# The battle of the last quartets: Beethoven v Schubert



## beetzart (Dec 30, 2009)

Beethoven's final quartet is ethereal and beyond all human comprehension yet Schubert's enormous last quartet is so powerful and moving it also deserves recognition as one of the greatest pieces in the whole of music.

I am 501 Beethoven to Schubert 499.


----------



## CnC Bartok (Jun 5, 2017)

Beethoven's hands down. His late quartets are very (x9) good, whereas Schubert's, especially No.15 only merits very X 7. Can we consider the Schubert Quintet as part of this comparison?
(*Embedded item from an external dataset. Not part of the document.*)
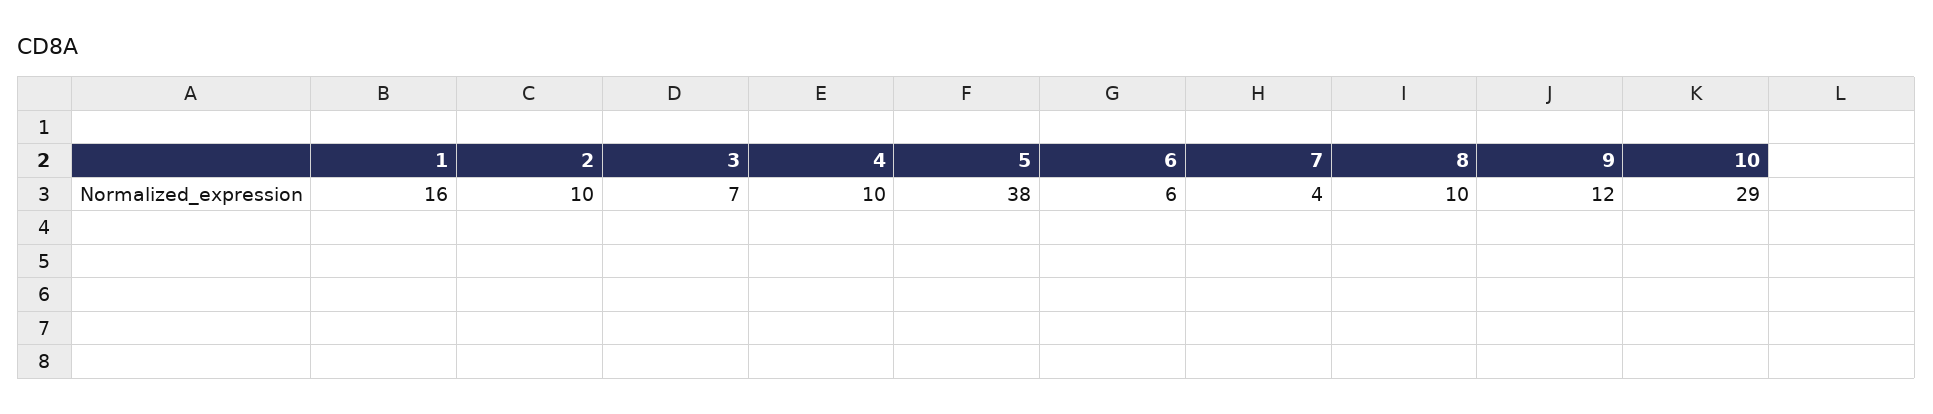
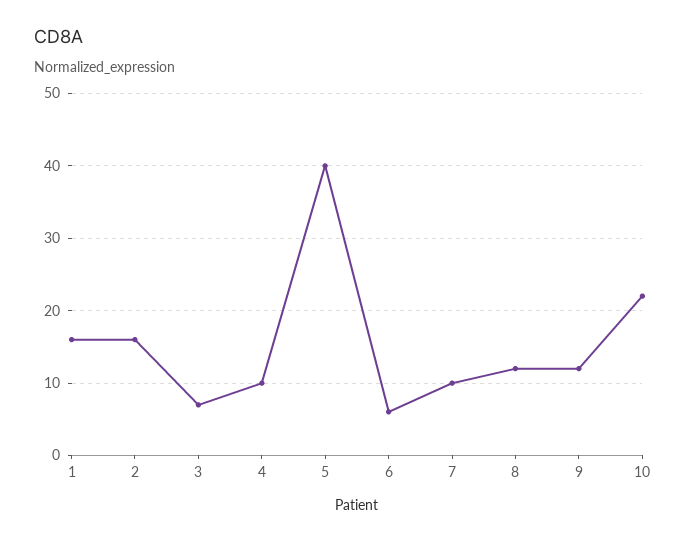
2: 10 -> 16
5: 38 -> 40
7: 4 -> 10
8: 10 -> 12
10: 29 -> 22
It'd help Franz....
Bartok's merit x8.


----------



## Manxfeeder (Oct 19, 2010)

To my ears, the last Beethoven quartet looks ahead to Mahler (the third movement), and Schubert looks ahead to Bruckner, so I guess they're headed to the same place.


----------



## KenOC (Mar 7, 2011)

It's interesting to compare Beethoven and Schubert in the 1820s, the decade in question here. On the old Amazon forum we held voting games to determine the top ten works for each decade. Beethoven swept the 1800s and got nine out of ten in the 1810s as well. But the 1820s were split evenly between the two composers. Here's how it stacked up:

1 - Schubert: String Quintet in C major D.956 (1828)
2 - Schubert: "Winterreise" D.911 (1827)
3 - Beethoven: Symphony #9 in D minor Op.125 "Choral" (1824)
4 - Beethoven: Piano Sonata #32 in C minor, Op.111 (1821-22)
5 - Schubert: String Quartet #15 in G major D.887 (1826)
6 - Beethoven: String Quartet #14 in C-sharp minor Op.131 (1826)
7 - Beethoven: String Quartet #15 in A minor Op.132 (1825)
8 - Schubert: Symphony #9 in C major D.944 "Great" (1826)
9 - Beethoven: Piano Sonata #30 in E major Op.109 (1820)
10 - Schubert: Fantasia in F minor for piano four hands D.940 (1828)

In another game, string quartets only, Beethoven's late quartets edged Schubert's works from the same period three to two (and together they were the top five of _all _quartets):

1 - Beethoven: #14 Op. 131 in C# minor
2 - Beethoven: #15 Op. 132 in A minor
3 - Schubert: #15 D. 887 in G
4 - Schubert: #14 in D minor "Death and the Maiden"
5 - Beethoven: #13 Op. 130 in B-flat (with Grosse Fuge)


----------



## Art Rock (Nov 28, 2009)

As much as I love the middle and late Beethoven quartets, I'd still pick Schubert.


----------



## Bulldog (Nov 21, 2013)

Schubert's all day long.


----------



## elgar's ghost (Aug 8, 2010)

Both composers hit a peak (or one of them) with their late quartets - even if Beethoven's had a more far-reaching effect on the genre as a whole whereas Schubert's were mostly an individually creative highpoint I for one ain't choosing.


----------



## Phil loves classical (Feb 8, 2017)

Beethoven’s easily for me. The chord progressions are more interesting to me, but shows his mind was cracking, if he actually took himself seriously .


----------